:: Work request ::
In the records below, find the line holding "M115,560L147,576L132,606L100,588Z" and the line holding "M394,266L416,185L434,135L445,79L425,68L441,2". Set down both, with every line between them, exactly.

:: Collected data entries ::
────────────────────────────────────────

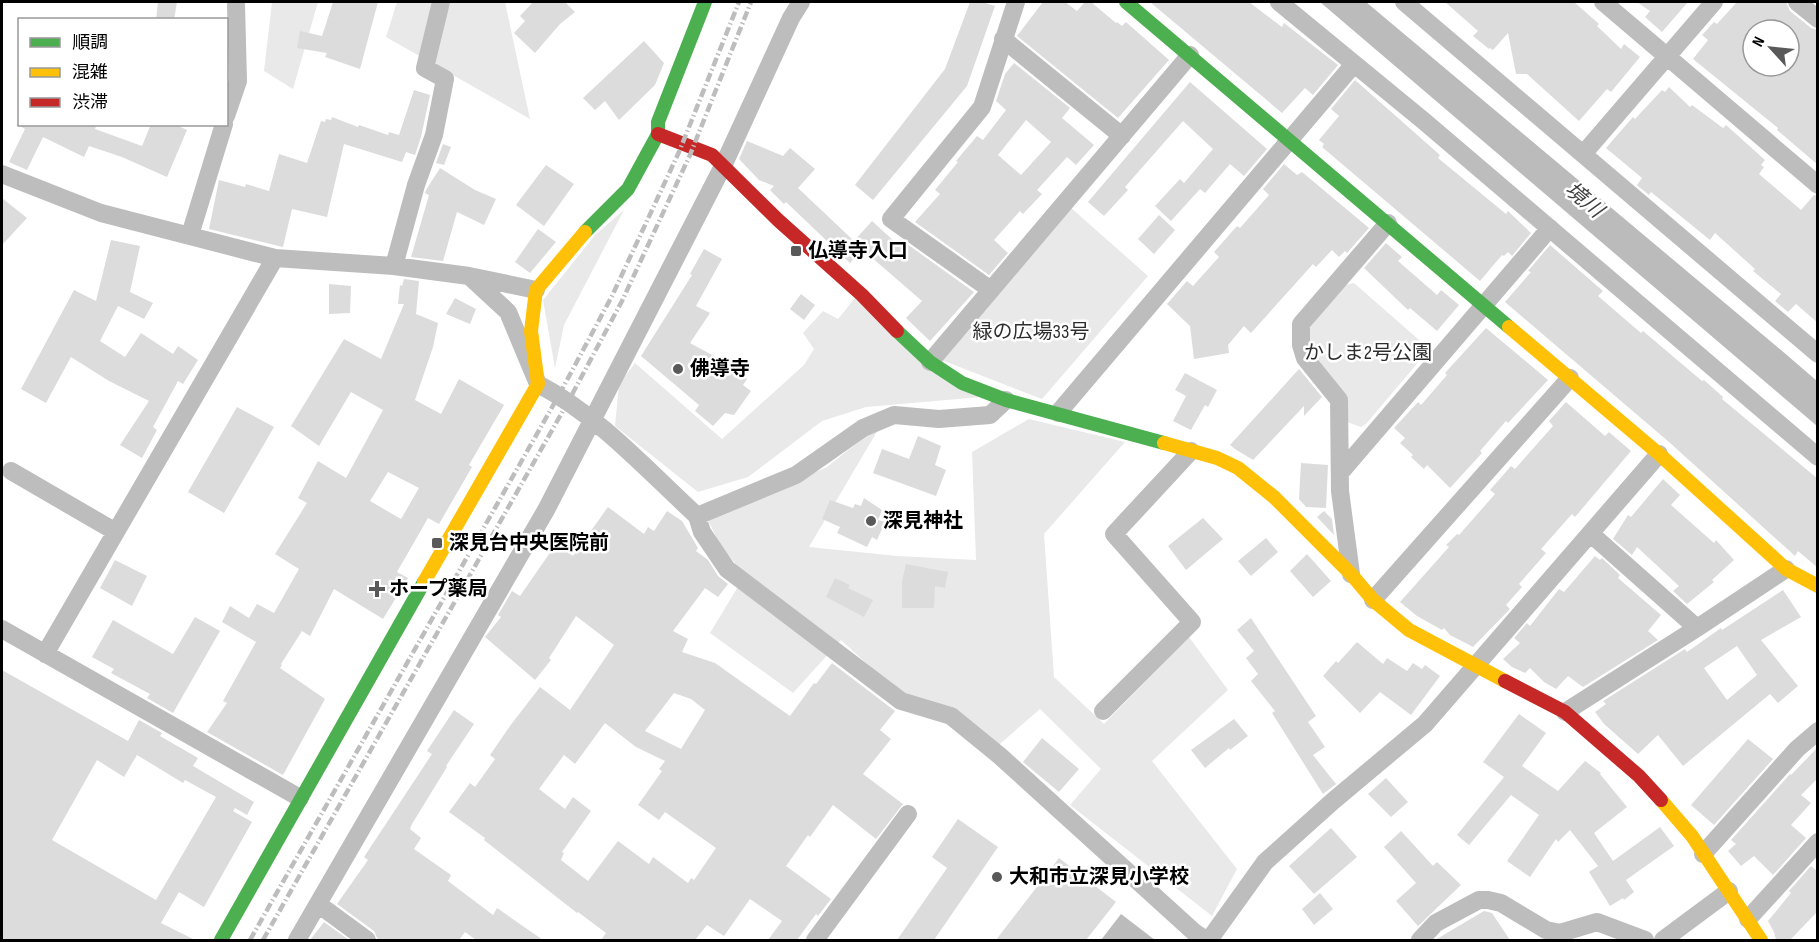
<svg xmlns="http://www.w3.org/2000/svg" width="1819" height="942" viewBox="0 0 1819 942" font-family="'Sofia Sans Condensed','Noto Sans JP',sans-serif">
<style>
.green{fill:#e9e9e9}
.water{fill:#bbb}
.building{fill:#dcdcdc;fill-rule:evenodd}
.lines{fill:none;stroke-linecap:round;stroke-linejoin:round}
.street{stroke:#bdbdbd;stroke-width:18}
.fast{stroke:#4caf50;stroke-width:14}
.slow{stroke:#ffc107;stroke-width:14}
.jam{stroke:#c62828;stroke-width:14}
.rail{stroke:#bdbdbd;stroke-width:4.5;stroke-dasharray:9 3 1.5 3;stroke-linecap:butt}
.poi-dot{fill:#595959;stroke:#fff;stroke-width:2}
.labels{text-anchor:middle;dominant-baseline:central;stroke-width:5;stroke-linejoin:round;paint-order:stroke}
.poi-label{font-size:20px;font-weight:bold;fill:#000;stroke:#fff;text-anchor:start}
.park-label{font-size:20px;fill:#2e2e2e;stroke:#fff}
.water-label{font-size:21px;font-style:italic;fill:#3f3f3f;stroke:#fff}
</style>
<rect width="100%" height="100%" fill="#fff"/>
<path class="green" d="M272,2H318L293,89L264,71Z
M397,2H505L530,119L386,37Z
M1070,207L1148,276L1042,399L939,359Z
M624,210L564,325L555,368L543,300L596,234Z
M1354,283L1426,346V353L1366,424L1361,427L1347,422L1307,347V331L1345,285Z
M855,298L981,397L866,407L822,421L748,477L698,492L615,426L619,384L635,363L722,439L804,365L814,349L803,333L823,311L838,319Z
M1029,419L1125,442L1044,534L1054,677L1104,724L1189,637L1228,690L1152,761L1237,869L1212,916L1070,805L1101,769L1040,709L994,749L903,697L841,640L793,693L710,633L745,575L720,545L708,520L827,467L882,423L809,547L897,556L976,560L972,452Z"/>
<path class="water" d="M1320,2H1366L1788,356L1817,381V426Z
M1121,914L1155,940H1101Z"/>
<path class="building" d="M158,2H177L174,20H156Z
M333,2H378L360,69L325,57L327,53L297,48L300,31L322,36Z
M533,2H565L575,12L560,24L535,53L514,33L525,21L520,16Z
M970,2H982L995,6L967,86L873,200L855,185L945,69Z
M1043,2H1065L1077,11L1085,2H1091L1116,23L1117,22L1122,26L1126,22L1169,60L1118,118L1017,36Z
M1150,2H1249L1282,27L1284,23L1338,65L1313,95L1305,88L1282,113Z
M1445,2H1574L1599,24L1597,26L1621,49L1624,44L1640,57L1611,92L1607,89L1579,121L1527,74H1516L1508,33L1493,50L1490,48L1489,49L1473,36L1478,31Z
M1637,2H1688L1662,32L1645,17L1650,11Z
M1737,2H1786L1790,11L1811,28L1818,30V165L1777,130L1778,128L1693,59L1708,40L1702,35L1714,22L1717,24ZM1753,30H1789V66H1753Z
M644,41L664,63L655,85L619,120L605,101L595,110L583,98Z
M1014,63L1070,108L1062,118L1094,145L1076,165L1067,157L1037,190L1042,194L1023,214L1020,211L994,240L1008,253L989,275L915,222L940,194L935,190L958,162L956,161L977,136L983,140L1006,110L996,101L1005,74ZM1026,120L1051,142L1021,175L998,155Z
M1355,80L1440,155L1438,158L1506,214L1508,211L1531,233L1512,256L1508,252L1504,256L1502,255L1480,281L1322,147L1324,144L1319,140L1339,116L1331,109Z
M1190,82L1267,149L1244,176L1230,164L1205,193L1200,189L1171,221L1155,206L1180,179L1184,183L1213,149L1183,121L1125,187L1128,190L1104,216L1088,202Z
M1669,87L1690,107L1692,105L1723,128L1726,125L1765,160L1761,165L1764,167L1759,174L1801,210L1814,195L1818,196V323L1796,304L1788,312L1775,301L1781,294L1753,271L1755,269L1715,233L1710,240L1651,192L1649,195L1637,185L1642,178L1606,148L1633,117L1635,119L1662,90L1665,92Z
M414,90L430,95L421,137L415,155L406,152L402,162L344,144L327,217L292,209L283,247L209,229L219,180L245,187L246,184L269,191L279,154L307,163L321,121L325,122L326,119L331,120L332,117L358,127L359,125L388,135L389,132L399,135Z
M16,124H97L95,129L142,146L151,124H174L187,130L167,177L122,157L89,146L84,157L43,137L27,170L9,162L25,129Z
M747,141L783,156L790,148L815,169L798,188L854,241L872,221L896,243L900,239L974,292L930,341L906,318L922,301L863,250L850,263L786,202L784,204L770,190L774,186L759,180L739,159Z
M443,144L451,147L444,165L436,163Z
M1284,164L1297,175L1302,172L1369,228L1347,253L1345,251L1339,257L1332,250L1316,267L1313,264L1251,333L1244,326L1228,345L1229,353L1194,359L1190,326L1167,304L1187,281L1193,286L1219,257L1214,252L1237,226L1240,228L1269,195L1263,189Z
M546,165L574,184L544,226L516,205Z
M440,168L475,190L496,199L484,225L457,212L443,261L411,257L429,195L425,193L426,190Z
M2,198L27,218L2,245Z
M1159,215L1175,230L1154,254L1138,239Z
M538,229L556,242L530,273L515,262Z
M111,240L140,246L130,292L153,303L144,319L118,306L100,341L125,357L141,333L173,354L178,346L198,360L183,384L178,381L153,427L157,430L142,458L120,445L149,401L109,381L71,357L46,403L21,389L74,290L96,301Z
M1386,243L1402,257L1398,261L1437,295L1441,290L1459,305L1437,331L1410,308L1408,310L1364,268Z
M1550,245L1603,291L1598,296L1641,333L1643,331L1702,381L1704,380L1723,397L1722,399L1818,479V568L1798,551L1795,556L1669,442L1505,302L1531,272L1528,271Z
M704,249L722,259L696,306L710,313L690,343L727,363L747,379L743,385L751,391L734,415L725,413L713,426L695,411L699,405L641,356L692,275L690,274Z
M404,279L419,281L416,314L438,323L433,347L415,400L441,414L459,379L504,405L469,465L472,467L439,524L428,518L397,572L408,578L383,619L334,589L310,636L302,631L281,664L282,665L280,668L325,699L283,775L207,732L227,703L223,701L256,642L222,622L230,606L249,618L257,604L274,613L299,569L275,554L307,503L298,498L318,461L346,478L383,410L351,392L319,446L291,426L344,339L381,359L404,304H398L400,285L402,286ZM388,472L419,488L401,519L370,501Z
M329,284L351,286L350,313L329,314Z
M801,294L815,305L804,320L790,309Z
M455,298L476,309L470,324L446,314Z
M1486,328L1548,380L1508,423L1506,421L1480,451L1482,453L1450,488L1427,465L1424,469L1411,457L1413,455L1400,443L1405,438L1394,428L1418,402L1421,405L1447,375L1445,373Z
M1299,369L1322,397L1304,416V406L1253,460L1235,449L1230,445Z
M1185,373L1217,390L1208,407L1205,405L1191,430L1173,421L1186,396L1175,390Z
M1566,402L1605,436L1609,432L1631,451L1575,517L1572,514L1541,549L1546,553L1519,584L1522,587L1506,605L1510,609L1473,647L1450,635L1444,628L1442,630L1417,616L1400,602L1449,547L1446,545L1457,534L1459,535L1495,494L1490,490L1511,466L1515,469L1553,426L1549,421Z
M237,407L274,427L224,513L188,492Z
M918,436L941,446L935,465L946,470L936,496L873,473L882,449L909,459Z
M1301,463L1328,465L1326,508L1306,507L1299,499Z
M1663,479L1680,495L1671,505L1714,543L1716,540L1734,560L1712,580L1714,582L1687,604L1673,591L1679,586L1637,547L1632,555L1613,539L1628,515L1631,517Z
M864,498L882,510L878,520L885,522L877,540L872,537L867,547L837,533L840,527L822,519L830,500L853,508L855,504L861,506Z
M608,507L644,534L648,527L654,531L667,511L682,521L698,548L696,551L708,560L718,576L728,584L718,597L705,588L673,631L688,639L682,652L715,663L790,716L814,683L816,684L832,663L895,711L880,730L891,739L863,774L903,804L876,839L833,805L810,837L808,835L786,866L831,899L818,916L816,914L797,940H768L782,921L750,899L724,936L707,925L695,940H601L606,933L578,912L577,913L484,840L485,838L449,812L470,783L475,787L495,759L490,755L510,726L540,687L570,710L614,645L576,616L549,658L551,660L535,680L485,637L501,617L498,615L512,591L520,596L556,544L573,556ZM674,693L691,699L705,710L681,749L645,731ZM605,723L636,747L665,761L659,769L662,771L638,805L659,820L665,812L716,848L694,880L691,878L688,883L653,857L649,864L618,841L588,881L561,860L564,853L562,852L591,811L573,797L565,809L539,789L564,755L575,764Z
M1324,511L1332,519L1334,535L1317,517Z
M1203,518L1223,539L1186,570L1168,546Z
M1266,538L1278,552L1251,576L1238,561Z
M1307,554L1331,581L1313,597L1290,571Z
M1595,556L1600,560L1602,558L1620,575L1618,578L1661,615L1648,631L1658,640L1583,687L1568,676L1556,689L1544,682L1530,668L1525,673L1512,667L1503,659L1520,643L1514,638L1527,623L1530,626L1559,589L1564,592Z
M115,560L147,576L132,606L100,588Z
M906,564L948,572L945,588L935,586L934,608H902V582Z
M835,578L850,585L848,588L873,600L864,617L826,597Z
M1783,590L1801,617L1761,640L1798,686L1778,703L1770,694L1683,766L1658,735L1638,754L1604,724L1595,712L1606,704L1603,701L1685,649L1687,652L1721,628L1722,630ZM1737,646L1757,675L1727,700L1704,668Z
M195,617L220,631L173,713L147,698L150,694L111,673L114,669L92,657L113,620L173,654Z
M1251,618L1316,716L1308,722L1325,747L1313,755L1336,784L1323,794L1272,713L1275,711L1251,681L1258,674L1246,658L1254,651L1237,630Z
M1357,642L1383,664L1387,658L1407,671L1413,663L1422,669L1425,665L1440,676L1411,715L1380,692L1360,713L1323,676L1336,661L1338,663Z
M2,670L128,741L139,720L162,733L160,736L198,758L193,766L254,802L247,815L235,808L233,811L252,822L204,907L179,892L161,923L195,940H2ZM137,755L183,783L185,780L216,797L156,900L52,840L97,760L124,777Z
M454,710L474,724L446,766L447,767L412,824L410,829L421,838L414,849L451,875L448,881L493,915L497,908L543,940H476L465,932L459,940H378L374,931L337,904L368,860L364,857L432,754L427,751Z
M1519,714L1546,733L1522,766L1558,791L1585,761L1601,773L1600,774L1627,807L1594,833L1613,861L1660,827L1674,846L1626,880L1634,892L1624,900L1623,898L1610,906L1589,872L1598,866L1570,830L1558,842L1556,839L1530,877L1507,861L1539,815L1511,795L1469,845L1457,835L1504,777L1483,762Z
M1234,719L1248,736L1230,750L1229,748L1205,768L1191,750Z
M1042,738L1079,769L1059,792L1023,762Z
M1748,739L1773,759L1714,825L1691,805Z
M1818,747V778L1801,795L1811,803L1791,825L1806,838L1773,875L1754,856L1741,866L1728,851L1736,844L1731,840L1790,774L1791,775Z
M1386,778L1408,802L1391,817L1368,794Z
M958,819L998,847L934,940H897L947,868L932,857Z
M1331,828L1357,857L1314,894L1289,866Z
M1401,831L1433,866L1437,862L1461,885L1418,926L1396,901L1416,883L1384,847Z
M1059,858L1116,902L1086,940H996Z
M1811,866L1818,872V911L1790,940H1776L1774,932L1768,921L1791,893L1789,891Z
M1320,893L1333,909L1314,925L1302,909Z
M1484,911L1492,913L1510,940H1435Z
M324,922L349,940H310Z"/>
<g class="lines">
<path class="street" d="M1279,2L1425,122L1818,457
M1404,2L1818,354
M1603,2L1818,185
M1797,2L1818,19
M1003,39L1122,136
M226,116L238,81L236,5
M1584,153L1714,2
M2,174L101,213L275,258L394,266L469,276L536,290
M190,235L224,124
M394,266L416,185L434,135L445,79L425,68L441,2
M469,276L508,312L538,384C599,416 647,470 697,516L702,532L727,569L901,701L951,716L1000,756L1194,932L1206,940
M991,290L891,219L982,107L1016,2
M930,362L1190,55
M1058,413L1354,64
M11,471L116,532
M1340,473L1550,228
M697,516L796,475L863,428L894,415L939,419L990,415L1006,400
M1591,534L1697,628
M1351,574L1340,491L1339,400L1305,358L1301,345V324L1388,223
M1373,600L1570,378
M2,629L300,798
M45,654L275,258
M1103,711L1192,622L1114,534L1191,451
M1565,712L1697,628L1786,569
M1703,854L1797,749L1818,731
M318,904L367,940
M1748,919L1818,842
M297,940L546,510L723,166L791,18L801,2
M815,940L908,814
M1209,940L1265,862L1333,801L1425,724L1659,454
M1420,940L1436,923L1479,900H1488L1501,903L1546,930L1560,933L1597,922L1645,940
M1663,940L1729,891"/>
<path class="fast" d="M1126,2L1509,327
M585,232L628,189L658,134V122L705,2
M897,331L930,362L962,383L1006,400L1164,443
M221,940L424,582"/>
<path class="slow" d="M1509,327L1659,454L1786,569L1818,586
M1164,443L1217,458L1238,468L1274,497L1351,574L1373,600L1409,630L1505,681
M424,582L538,384L531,331L536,290L585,232
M1661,800L1692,836L1761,940"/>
<path class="jam" d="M658,134L712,155L778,220L862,295L897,331
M1505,681L1565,712L1639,776L1661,800"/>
<path class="rail" d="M250,940L559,395L612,296L679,152L739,2
M263,940L568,402L622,301L690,155L751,2"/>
</g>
<g class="poi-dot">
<rect x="790" y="245" width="12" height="12" rx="3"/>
<circle cx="678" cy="369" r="6"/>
<circle cx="871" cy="521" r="6"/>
<rect x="431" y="537" width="12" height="12" rx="3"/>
<path d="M374 580h6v6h6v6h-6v6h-6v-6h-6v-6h6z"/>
<circle cx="997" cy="877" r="6"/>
</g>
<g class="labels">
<g class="poi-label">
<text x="808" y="251">仏導寺入口</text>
<text x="690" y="369">佛導寺</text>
<text x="883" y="521">深見神社</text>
<text x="449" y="543">深見台中央医院前</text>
<text x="389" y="589">ホープ薬局</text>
<text x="1009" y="877">大和市立深見小学校</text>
</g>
<g class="park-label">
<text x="1031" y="332">緑の広場33号</text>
<text x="1368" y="353">かしま2号公園</text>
</g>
<g class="water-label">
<text transform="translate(1584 200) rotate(40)">境川</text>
</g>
</g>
<rect width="1819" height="942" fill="none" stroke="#000000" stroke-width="6"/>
<rect x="18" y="18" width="210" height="108" fill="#ffffff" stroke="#999999" stroke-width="1.5"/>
<rect x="30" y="38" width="30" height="9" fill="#4caf50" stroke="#999999" stroke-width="1.5"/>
<text x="72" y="48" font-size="18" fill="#000000">順調</text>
<rect x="30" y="68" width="30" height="9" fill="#ffc107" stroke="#999999" stroke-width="1.5"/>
<text x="72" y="78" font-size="18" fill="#000000">混雑</text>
<rect x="30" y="98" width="30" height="9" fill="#c62828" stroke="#999999" stroke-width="1.5"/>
<text x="72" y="108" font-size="18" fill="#000000">渋滞</text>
<g transform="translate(1771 48) rotate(297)"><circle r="28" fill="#ffffff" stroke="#999999" stroke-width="1.5"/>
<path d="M0-4.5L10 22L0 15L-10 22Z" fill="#595959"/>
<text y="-9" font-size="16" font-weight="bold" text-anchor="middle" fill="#000000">N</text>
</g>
</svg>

────────────────────────────────────────

:: Output of the task ::
M115,560L147,576L132,606L100,588Z
M906,564L948,572L945,588L935,586L934,608H902V582Z
M835,578L850,585L848,588L873,600L864,617L826,597Z
M1783,590L1801,617L1761,640L1798,686L1778,703L1770,694L1683,766L1658,735L1638,754L1604,724L1595,712L1606,704L1603,701L1685,649L1687,652L1721,628L1722,630ZM1737,646L1757,675L1727,700L1704,668Z
M195,617L220,631L173,713L147,698L150,694L111,673L114,669L92,657L113,620L173,654Z
M1251,618L1316,716L1308,722L1325,747L1313,755L1336,784L1323,794L1272,713L1275,711L1251,681L1258,674L1246,658L1254,651L1237,630Z
M1357,642L1383,664L1387,658L1407,671L1413,663L1422,669L1425,665L1440,676L1411,715L1380,692L1360,713L1323,676L1336,661L1338,663Z
M2,670L128,741L139,720L162,733L160,736L198,758L193,766L254,802L247,815L235,808L233,811L252,822L204,907L179,892L161,923L195,940H2ZM137,755L183,783L185,780L216,797L156,900L52,840L97,760L124,777Z
M454,710L474,724L446,766L447,767L412,824L410,829L421,838L414,849L451,875L448,881L493,915L497,908L543,940H476L465,932L459,940H378L374,931L337,904L368,860L364,857L432,754L427,751Z
M1519,714L1546,733L1522,766L1558,791L1585,761L1601,773L1600,774L1627,807L1594,833L1613,861L1660,827L1674,846L1626,880L1634,892L1624,900L1623,898L1610,906L1589,872L1598,866L1570,830L1558,842L1556,839L1530,877L1507,861L1539,815L1511,795L1469,845L1457,835L1504,777L1483,762Z
M1234,719L1248,736L1230,750L1229,748L1205,768L1191,750Z
M1042,738L1079,769L1059,792L1023,762Z
M1748,739L1773,759L1714,825L1691,805Z
M1818,747V778L1801,795L1811,803L1791,825L1806,838L1773,875L1754,856L1741,866L1728,851L1736,844L1731,840L1790,774L1791,775Z
M1386,778L1408,802L1391,817L1368,794Z
M958,819L998,847L934,940H897L947,868L932,857Z
M1331,828L1357,857L1314,894L1289,866Z
M1401,831L1433,866L1437,862L1461,885L1418,926L1396,901L1416,883L1384,847Z
M1059,858L1116,902L1086,940H996Z
M1811,866L1818,872V911L1790,940H1776L1774,932L1768,921L1791,893L1789,891Z
M1320,893L1333,909L1314,925L1302,909Z
M1484,911L1492,913L1510,940H1435Z
M324,922L349,940H310Z"/>
<g class="lines">
<path class="street" d="M1279,2L1425,122L1818,457
M1404,2L1818,354
M1603,2L1818,185
M1797,2L1818,19
M1003,39L1122,136
M226,116L238,81L236,5
M1584,153L1714,2
M2,174L101,213L275,258L394,266L469,276L536,290
M190,235L224,124
M394,266L416,185L434,135L445,79L425,68L441,2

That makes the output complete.